This week the Independent Chief Inspector of Borders and Immigration published a report on their reinspection of family reunion applications.
“Sadly, my inspection team found that rather than building on the recommendations resulting from ICIBI’s last inspection in 2019, the Home Office’s performance has actually deteriorated. This inspection reveals a system beset with delays and a team ill-equipped to manage the complexity and volume of applications awaiting consideration. The result has been unacceptable waiting times for applicants.”
“The backlog of undecided applications stood at almost 8,000 at the time of this inspection, with applicants consistently waiting over double the 60-working-day service standard for a decision. There was no evidence of any prioritisation of these based on vulnerability; applications sat in a pile and would only be expedited as a result of MP correspondence, threat of litigation or sheer luck. Only then was any assessment of vulnerability made by a decision maker. This is unacceptable.”
“The inspection found that work on family reunion applications was hindered by the redeployment of experienced staff to work on the Homes for Ukraine scheme, at a time when their expertise was urgently needed to support the transfer of responsibility for family reunion decision making from Asylum Operations in Sheffield to the Reunion and Returns team in Croydon. The Home Office is rightly proud of the way that staff respond to crises, but the redirection of resources to meet the demands of the latest crisis can have a negative impact on business-as-usual activity, often to the detriment of vulnerable individuals who may themselves have been victims of earlier crises. This leads to an inefficient and ineffective approach which requires confident and assured leadership to overcome.”
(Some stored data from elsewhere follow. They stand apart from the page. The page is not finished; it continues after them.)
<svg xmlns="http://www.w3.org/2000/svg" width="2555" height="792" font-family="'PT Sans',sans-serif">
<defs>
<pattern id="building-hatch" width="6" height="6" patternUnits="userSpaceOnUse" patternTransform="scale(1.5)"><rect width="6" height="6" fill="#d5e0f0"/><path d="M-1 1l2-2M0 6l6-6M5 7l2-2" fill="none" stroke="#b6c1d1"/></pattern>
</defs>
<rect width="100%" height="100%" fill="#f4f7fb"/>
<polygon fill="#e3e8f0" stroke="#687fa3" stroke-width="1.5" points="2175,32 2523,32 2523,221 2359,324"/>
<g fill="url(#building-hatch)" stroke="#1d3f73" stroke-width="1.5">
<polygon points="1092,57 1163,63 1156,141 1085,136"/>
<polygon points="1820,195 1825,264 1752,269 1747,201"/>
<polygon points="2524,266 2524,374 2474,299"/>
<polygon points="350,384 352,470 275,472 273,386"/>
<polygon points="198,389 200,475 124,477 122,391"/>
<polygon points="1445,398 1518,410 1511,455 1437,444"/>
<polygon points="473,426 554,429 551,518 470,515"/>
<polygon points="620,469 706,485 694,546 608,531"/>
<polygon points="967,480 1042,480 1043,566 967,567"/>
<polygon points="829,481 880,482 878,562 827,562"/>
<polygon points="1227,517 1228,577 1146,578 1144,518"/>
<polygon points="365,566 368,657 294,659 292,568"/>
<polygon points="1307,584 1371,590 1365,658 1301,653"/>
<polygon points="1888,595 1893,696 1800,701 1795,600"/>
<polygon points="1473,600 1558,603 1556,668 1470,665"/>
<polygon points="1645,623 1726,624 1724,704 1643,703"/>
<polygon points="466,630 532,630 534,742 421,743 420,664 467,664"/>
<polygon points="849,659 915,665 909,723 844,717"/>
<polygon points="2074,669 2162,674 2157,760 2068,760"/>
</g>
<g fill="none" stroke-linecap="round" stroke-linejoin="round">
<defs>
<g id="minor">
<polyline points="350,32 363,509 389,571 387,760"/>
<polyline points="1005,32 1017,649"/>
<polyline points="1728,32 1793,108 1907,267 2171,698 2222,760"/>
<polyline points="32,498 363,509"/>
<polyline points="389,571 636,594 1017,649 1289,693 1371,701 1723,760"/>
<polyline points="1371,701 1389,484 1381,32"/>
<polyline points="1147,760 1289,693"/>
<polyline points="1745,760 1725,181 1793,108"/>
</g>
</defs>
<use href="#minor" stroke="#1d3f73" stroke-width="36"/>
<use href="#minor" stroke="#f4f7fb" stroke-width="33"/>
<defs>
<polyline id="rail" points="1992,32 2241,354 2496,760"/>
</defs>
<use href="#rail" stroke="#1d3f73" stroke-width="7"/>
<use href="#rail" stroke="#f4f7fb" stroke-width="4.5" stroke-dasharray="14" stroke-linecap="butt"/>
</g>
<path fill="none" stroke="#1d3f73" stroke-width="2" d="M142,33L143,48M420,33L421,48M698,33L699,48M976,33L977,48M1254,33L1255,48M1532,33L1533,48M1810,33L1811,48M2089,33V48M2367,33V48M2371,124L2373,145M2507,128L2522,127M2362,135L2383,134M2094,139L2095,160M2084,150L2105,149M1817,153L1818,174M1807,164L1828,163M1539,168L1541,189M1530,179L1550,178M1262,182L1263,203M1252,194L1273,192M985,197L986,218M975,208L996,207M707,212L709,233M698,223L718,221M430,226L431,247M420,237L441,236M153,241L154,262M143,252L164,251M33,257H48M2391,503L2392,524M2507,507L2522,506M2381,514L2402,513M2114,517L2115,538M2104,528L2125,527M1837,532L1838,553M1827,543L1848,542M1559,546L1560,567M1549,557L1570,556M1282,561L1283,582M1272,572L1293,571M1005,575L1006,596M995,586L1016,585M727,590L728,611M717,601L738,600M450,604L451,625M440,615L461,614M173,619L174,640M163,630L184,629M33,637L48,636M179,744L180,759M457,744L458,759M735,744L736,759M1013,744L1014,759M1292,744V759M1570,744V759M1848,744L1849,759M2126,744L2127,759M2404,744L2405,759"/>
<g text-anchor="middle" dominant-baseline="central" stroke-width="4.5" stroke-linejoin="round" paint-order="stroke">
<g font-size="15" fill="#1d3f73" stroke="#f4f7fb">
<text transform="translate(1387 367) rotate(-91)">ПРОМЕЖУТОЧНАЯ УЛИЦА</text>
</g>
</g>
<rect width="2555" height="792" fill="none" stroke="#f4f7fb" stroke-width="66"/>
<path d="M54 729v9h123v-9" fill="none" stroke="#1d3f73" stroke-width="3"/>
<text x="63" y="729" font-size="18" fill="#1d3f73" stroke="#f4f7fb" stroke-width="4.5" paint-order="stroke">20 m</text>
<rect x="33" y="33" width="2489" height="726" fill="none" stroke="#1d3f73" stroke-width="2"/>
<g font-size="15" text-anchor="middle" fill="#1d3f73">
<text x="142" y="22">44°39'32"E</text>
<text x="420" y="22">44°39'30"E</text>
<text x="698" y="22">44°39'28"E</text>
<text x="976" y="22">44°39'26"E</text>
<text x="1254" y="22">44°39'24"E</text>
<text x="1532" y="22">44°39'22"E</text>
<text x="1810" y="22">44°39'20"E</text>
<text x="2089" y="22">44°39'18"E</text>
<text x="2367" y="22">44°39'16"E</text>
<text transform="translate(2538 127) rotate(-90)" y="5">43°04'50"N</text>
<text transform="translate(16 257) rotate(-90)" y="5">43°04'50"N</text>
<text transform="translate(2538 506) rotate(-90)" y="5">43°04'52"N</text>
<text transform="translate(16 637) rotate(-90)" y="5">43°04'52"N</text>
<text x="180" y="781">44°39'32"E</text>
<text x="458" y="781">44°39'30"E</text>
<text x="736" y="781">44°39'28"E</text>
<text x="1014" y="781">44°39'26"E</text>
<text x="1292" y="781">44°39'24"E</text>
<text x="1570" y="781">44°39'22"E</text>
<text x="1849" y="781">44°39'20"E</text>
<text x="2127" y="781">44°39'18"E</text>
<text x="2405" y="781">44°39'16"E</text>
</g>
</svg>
We provide support to families to help them make the applications for family reunion. This includes funding documents and DNA tests to support applications, TB test certificates, travel to visa applications centres and chaperones from unaccompanied children.
We know the time and emotion that goes into these applications and the stress and upset that these delays cause. More than that, many of our client’s families are waiting in dangerous situations for these visas to allow them to travel to the UK. This includes families facing persecution by the Iranian government, families affected by the recent earthquakes in Syria and Turkey and children living without a parent, sibling or family member to care for them. Every single day that they are left in this position is unacceptable and increasingly many are choosing to make risky journeys to reach the UK out of desperation.
Behind each of 8000 undecided applications there are real people who’s lives are on hold. Here a father waiting on the applications for his son and nephew shares his thoughts: “I can only say that is really SAD from my two dependents who are even not going to school this year as they can not join free public school in the Senegal. I have managed to pay them private school last year, but this year I have not payed it because I was sure that they were about to join me soon. Unfortunately this was not the case, with their TB certificates are already expired due to a long waiting times for decision to be made. The Home Office need to increase efficiency to speed up the decision making process, mainly for unaccompanied children and the most vulnerable people.”